- **WORK INSTRUCTION**: Scan the entries below for the word "XenForo" and copy every line where it turns up.
......
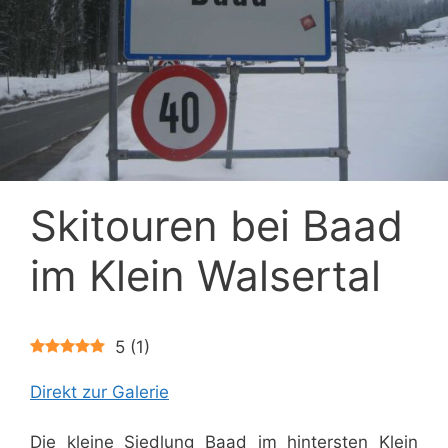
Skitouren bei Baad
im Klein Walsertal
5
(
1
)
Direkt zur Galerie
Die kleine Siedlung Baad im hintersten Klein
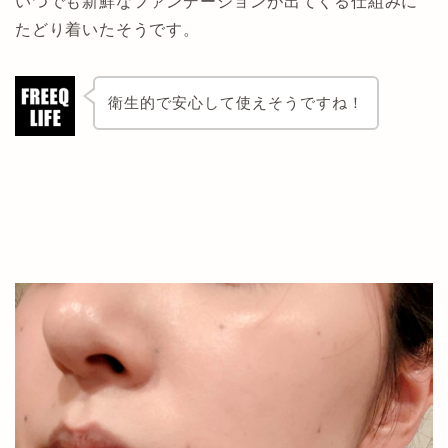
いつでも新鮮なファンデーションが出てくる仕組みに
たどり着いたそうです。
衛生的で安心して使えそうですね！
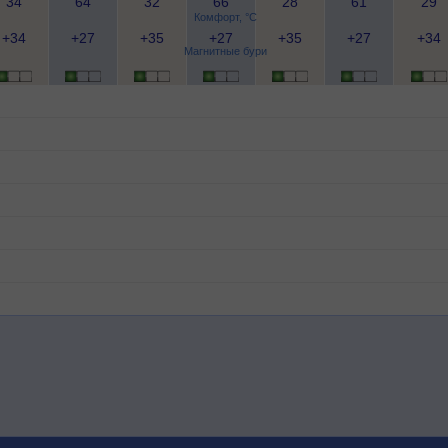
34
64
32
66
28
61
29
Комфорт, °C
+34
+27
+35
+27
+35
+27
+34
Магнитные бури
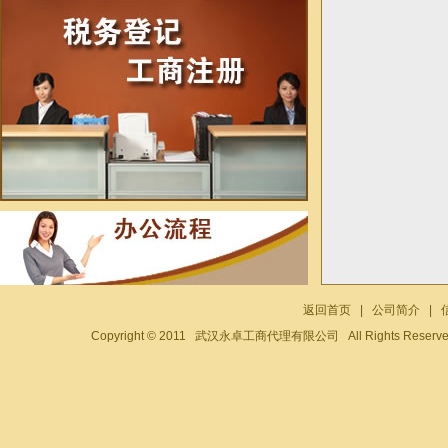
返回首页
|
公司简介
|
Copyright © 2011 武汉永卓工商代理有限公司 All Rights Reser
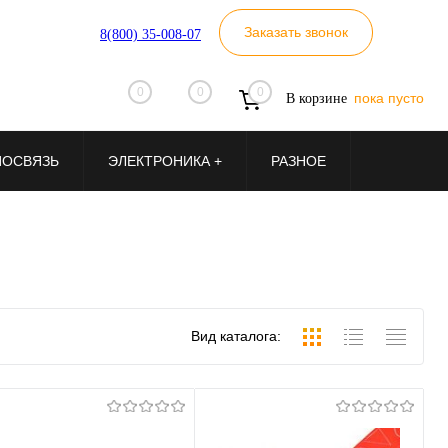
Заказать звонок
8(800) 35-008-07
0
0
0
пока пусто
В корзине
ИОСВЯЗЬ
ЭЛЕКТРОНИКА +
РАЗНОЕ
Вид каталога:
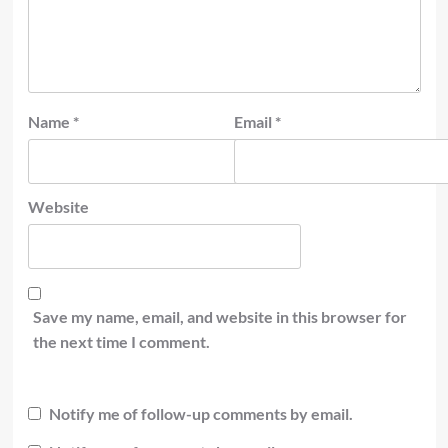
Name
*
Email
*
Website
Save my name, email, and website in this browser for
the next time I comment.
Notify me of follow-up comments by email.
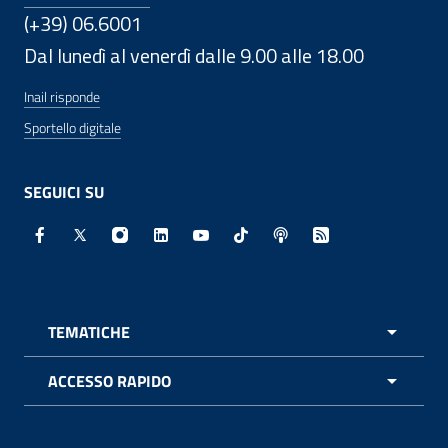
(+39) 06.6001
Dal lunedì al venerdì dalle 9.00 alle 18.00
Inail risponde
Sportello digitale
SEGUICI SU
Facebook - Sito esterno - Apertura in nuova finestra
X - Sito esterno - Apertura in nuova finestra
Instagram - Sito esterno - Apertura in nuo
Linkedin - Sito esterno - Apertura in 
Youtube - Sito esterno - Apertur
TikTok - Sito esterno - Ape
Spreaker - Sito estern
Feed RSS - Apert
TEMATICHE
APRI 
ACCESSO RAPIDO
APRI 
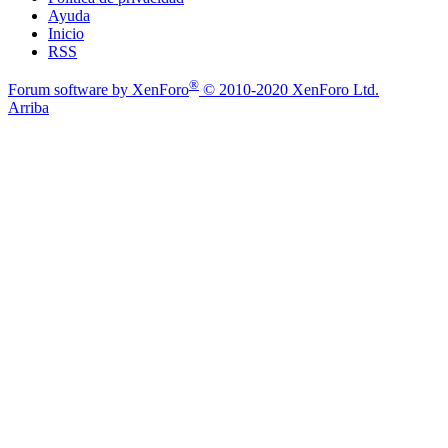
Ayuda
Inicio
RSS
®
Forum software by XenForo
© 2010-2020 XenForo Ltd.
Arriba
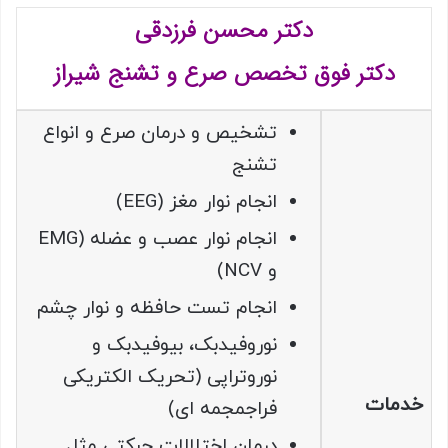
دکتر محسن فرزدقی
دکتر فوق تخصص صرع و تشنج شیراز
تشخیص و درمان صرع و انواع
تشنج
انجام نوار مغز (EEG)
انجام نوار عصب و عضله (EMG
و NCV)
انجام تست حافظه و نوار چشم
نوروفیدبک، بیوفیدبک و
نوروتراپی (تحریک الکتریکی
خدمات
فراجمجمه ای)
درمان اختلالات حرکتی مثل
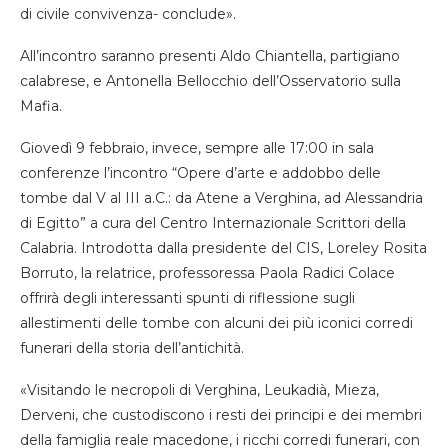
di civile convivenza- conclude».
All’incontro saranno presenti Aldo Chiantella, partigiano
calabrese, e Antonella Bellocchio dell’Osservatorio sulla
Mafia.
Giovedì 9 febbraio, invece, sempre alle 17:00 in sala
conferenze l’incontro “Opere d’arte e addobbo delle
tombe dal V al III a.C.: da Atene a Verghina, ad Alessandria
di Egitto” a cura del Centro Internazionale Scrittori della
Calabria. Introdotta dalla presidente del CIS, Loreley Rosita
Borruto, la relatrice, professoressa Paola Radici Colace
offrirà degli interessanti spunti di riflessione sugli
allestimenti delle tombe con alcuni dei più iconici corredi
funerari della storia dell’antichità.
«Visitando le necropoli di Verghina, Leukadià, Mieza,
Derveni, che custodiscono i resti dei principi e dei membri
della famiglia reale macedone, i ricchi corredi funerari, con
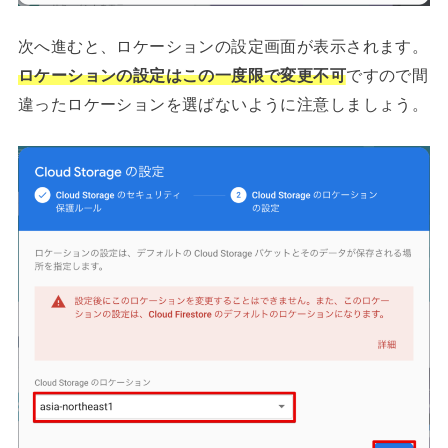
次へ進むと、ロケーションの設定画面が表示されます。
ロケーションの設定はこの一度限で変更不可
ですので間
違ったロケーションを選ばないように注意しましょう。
......
- **TASK OUTPUT**:
Forum software by XenForo
© 2010-2020 XenForo Ltd.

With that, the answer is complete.